--- START ---

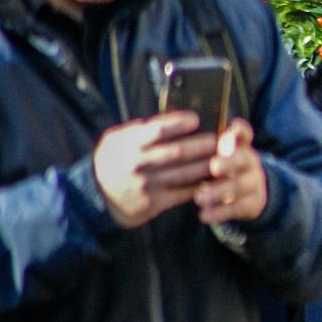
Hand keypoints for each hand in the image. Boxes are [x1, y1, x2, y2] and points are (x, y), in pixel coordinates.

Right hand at [92, 111, 219, 228]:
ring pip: (185, 174)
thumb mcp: (118, 138)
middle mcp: (136, 165)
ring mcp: (146, 186)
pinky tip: (214, 177)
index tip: (196, 119)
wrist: (96, 194)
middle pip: (177, 153)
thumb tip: (176, 117)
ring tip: (225, 156)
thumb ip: (142, 128)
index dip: (178, 123)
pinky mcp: (154, 204)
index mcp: (128, 144)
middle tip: (220, 138)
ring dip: (208, 164)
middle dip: (202, 145)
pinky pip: (184, 193)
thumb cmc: (115, 158)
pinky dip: (201, 185)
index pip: (157, 130)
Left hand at [194, 118, 268, 224]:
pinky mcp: (253, 202)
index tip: (230, 130)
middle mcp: (249, 160)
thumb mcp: (212, 152)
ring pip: (241, 185)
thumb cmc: (218, 165)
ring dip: (220, 191)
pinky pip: (239, 208)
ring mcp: (253, 181)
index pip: (243, 133)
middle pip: (243, 158)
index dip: (239, 131)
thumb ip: (196, 143)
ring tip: (200, 197)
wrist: (247, 191)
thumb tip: (164, 130)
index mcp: (238, 145)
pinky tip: (204, 215)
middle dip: (229, 162)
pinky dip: (220, 212)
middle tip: (214, 166)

--- END ---

Copy each line above holding "pinky".

> Answer section:
pinky tip: (214, 177)
pinky mcp: (154, 204)
pinky pip: (184, 193)
pinky dip: (201, 185)
pinky mcp: (253, 202)
pinky pip: (239, 208)
pinky tip: (204, 215)
pinky dip: (220, 212)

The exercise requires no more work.